Wednesday, March 13, 2019
THIS Is MY Body - Lesson To Invaders
The title "This Is My Body" originally came to me as an erotic poem idea. But it was incited by seeing a former playmate of mine playing in a backroom with anyone who seemed willing to fuck and be fucked by him. More so the latter. Since my writings have long made it clear that value my body enough to need more than just my constant horniness to give my body to someone, I started working in my head a poem with the scenario of me presenting my body to my playmate or lover. Making it clear them that person that my presenting my body to those was not in the empty vein of that former playmate.
The first couple of lines came to me, but they started to turn. So the original sexy poem are going to be delayed for a bit. For the lyrics became ones telling someone to respect how because it is my body that I have the right to say "No! No, I do not want you".
This was because in that same night, a light-skinned Latino came up to me, and touched my chest. Initially, he was not bad-looking, but something in his energy made me uninterested. And it soon became evident as to what exactly was off-kilt in his energy.
For due to that bad vibe, I calmly moved his hand. Instead of him allowing the reality of how "No means no the 1st time", he touched me again. I felt my porn-induced PTSD being on the verge of a more violent reaction, so I started to walk away. As I was doing so, he added pinching my nipple to the unwanted touch.
We exchanged some words after. One of which led to me calling him a "socially retarded faggot". So evidently, I foresaw the potential for this behavior early on. So much so that it was in his aura. Hence how his initially being "not bad-looking" turned to being officially bad-looking.

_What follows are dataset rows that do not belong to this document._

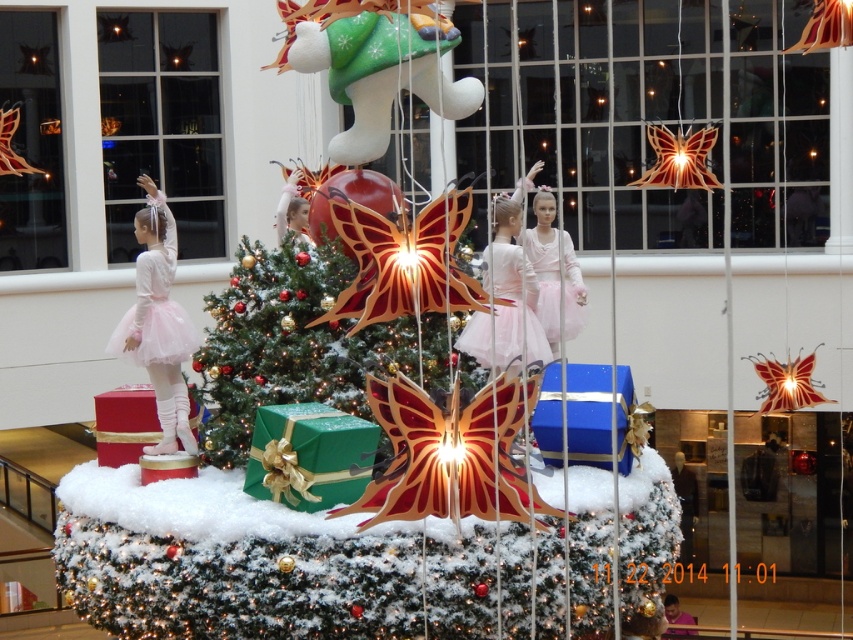
Question: Does pink tulle ballet dancer at upper left appear over pink satin doll at center?

Choices:
 (A) no
 (B) yes

Answer: (B)

Question: Which object appears farthest from the camera in this image?

Choices:
 (A) green paper christmas tree at center
 (B) pink tulle ballet dancer at upper left

Answer: (B)

Question: Which of the following is the closest to the observer?

Choices:
 (A) matte paper butterfly at upper center
 (B) pink tulle ballet dancer at upper left

Answer: (A)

I was already starting to work on the above video, but another incident happened just a few days later that made me need to put a rush on publicly releasing these emotions.
I was an at underwear party, and saw someone there who basically sexually assaulted me about 4 years ago. It is quite evident that his obsession with me and social ineptitude has not changed. I wrote a Facebook post the day after telling of one of the previous instances and the most recent. The most recent is what is told in the following excerpt:
This recent incident, I was being a voyeur to the action in the bathroom. I felt a body up against me. Then an unknown penis against my butt. I turned and saw it was him. When I moved to get away from him, he tried matching my position to block me from leaving. I was traumatized for a moment because it made me relive that last confrontation with him those years ago - ending with me throwing him against the wall.
If this is how this person behaves, I'm sure there are indicators of such social ineptitude from him in other spaces. For there is no doubt in my mind that THIS GUY IS A RAPIST.
What saved me was me being sober, and in a space where I was not alone. So I feel sorry for anyone who has been alone with that guy. But even more so, I must question the judgement of the person who brought him there.
This is a shame because such behavior is why people who would like to venture to these sex positive and sexually permissive space do not. And if such people do patronize the space, they cackle like hens hating on everyone who does partake of what the space/event offers. Even if those partaking are doing so showing respect for themselves, their partners, and their fellow patrons.
For all of this to stop, (as stated in a post on my Pied Piper of Sex page) we first must live our lives, especially our sex lives, denouncing the rules instilled in us based on body type, color, ethnicity, religion, and sexual orientation. But until we get on the same page with that and beyond, whenever someone approaches us with unwanted advances, we will always have the right to say, "NO. FOR THIS IS MY BODY!"